Identify the lines in the data below that contain "pour" and give only how many there are.

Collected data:
"""
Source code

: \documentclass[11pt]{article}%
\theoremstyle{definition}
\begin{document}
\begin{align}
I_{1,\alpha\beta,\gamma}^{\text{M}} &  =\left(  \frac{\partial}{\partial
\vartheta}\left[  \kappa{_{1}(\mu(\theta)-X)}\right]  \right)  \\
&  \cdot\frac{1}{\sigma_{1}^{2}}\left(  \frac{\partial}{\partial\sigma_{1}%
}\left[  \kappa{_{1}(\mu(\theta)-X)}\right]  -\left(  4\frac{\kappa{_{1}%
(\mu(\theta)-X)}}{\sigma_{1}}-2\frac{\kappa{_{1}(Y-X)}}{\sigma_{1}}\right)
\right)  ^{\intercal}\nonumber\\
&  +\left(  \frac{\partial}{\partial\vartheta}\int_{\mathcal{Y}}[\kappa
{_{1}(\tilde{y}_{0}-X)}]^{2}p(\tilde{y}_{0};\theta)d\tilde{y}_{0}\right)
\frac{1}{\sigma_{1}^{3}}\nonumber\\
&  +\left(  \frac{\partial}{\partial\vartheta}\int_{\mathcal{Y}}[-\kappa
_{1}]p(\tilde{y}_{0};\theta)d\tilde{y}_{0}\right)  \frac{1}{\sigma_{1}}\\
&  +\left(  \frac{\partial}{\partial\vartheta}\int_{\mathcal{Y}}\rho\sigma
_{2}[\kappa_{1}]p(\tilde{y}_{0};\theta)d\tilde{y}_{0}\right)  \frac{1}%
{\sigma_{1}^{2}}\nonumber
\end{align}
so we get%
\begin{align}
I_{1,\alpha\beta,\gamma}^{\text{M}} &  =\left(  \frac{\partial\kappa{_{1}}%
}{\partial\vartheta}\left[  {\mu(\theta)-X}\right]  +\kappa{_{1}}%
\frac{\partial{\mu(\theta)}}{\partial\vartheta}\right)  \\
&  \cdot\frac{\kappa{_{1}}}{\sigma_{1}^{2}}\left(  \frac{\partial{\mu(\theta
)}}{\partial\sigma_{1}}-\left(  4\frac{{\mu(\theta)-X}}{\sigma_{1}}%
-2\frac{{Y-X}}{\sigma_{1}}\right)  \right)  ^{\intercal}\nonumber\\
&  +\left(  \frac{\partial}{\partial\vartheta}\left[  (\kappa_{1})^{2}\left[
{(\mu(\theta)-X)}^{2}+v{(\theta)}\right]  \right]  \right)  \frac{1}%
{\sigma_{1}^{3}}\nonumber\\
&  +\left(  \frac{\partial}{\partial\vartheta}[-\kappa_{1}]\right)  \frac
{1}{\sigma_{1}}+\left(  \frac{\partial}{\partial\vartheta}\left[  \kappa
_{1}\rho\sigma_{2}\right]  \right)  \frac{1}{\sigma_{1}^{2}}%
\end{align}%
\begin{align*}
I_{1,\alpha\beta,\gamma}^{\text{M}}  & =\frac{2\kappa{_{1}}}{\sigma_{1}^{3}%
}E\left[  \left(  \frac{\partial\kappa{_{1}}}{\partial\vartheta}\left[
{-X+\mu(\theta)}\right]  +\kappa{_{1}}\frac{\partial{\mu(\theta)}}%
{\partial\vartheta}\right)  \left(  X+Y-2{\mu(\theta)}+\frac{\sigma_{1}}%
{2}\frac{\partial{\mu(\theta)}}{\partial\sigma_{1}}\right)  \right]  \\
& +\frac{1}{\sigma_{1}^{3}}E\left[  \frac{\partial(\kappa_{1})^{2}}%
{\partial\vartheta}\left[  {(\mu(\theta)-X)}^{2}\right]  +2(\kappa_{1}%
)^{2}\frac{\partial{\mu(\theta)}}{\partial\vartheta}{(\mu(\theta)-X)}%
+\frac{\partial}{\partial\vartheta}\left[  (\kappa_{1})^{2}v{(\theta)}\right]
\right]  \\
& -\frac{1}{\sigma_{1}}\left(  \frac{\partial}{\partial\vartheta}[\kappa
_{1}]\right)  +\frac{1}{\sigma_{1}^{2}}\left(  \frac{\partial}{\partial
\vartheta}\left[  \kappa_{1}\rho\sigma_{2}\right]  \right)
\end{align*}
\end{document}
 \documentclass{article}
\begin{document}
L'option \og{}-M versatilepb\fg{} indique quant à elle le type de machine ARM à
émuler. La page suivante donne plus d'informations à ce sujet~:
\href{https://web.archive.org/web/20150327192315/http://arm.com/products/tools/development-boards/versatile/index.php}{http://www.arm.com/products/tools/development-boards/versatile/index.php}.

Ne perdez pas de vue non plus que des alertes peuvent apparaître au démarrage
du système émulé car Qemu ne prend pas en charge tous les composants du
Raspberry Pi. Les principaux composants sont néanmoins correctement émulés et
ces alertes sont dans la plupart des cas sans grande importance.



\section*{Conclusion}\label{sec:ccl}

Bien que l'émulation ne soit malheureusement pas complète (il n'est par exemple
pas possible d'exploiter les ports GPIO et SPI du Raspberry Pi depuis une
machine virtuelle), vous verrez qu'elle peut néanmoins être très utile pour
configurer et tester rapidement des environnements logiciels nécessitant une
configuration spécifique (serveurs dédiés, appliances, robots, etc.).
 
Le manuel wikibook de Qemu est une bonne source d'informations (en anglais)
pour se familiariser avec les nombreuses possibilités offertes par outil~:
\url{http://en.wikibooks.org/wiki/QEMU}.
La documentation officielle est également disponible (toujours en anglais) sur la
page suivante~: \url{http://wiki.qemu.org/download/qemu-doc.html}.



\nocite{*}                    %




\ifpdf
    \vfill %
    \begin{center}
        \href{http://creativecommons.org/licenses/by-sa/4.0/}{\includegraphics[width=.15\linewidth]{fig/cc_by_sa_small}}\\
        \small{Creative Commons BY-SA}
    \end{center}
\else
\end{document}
"""
§ **Result**:
2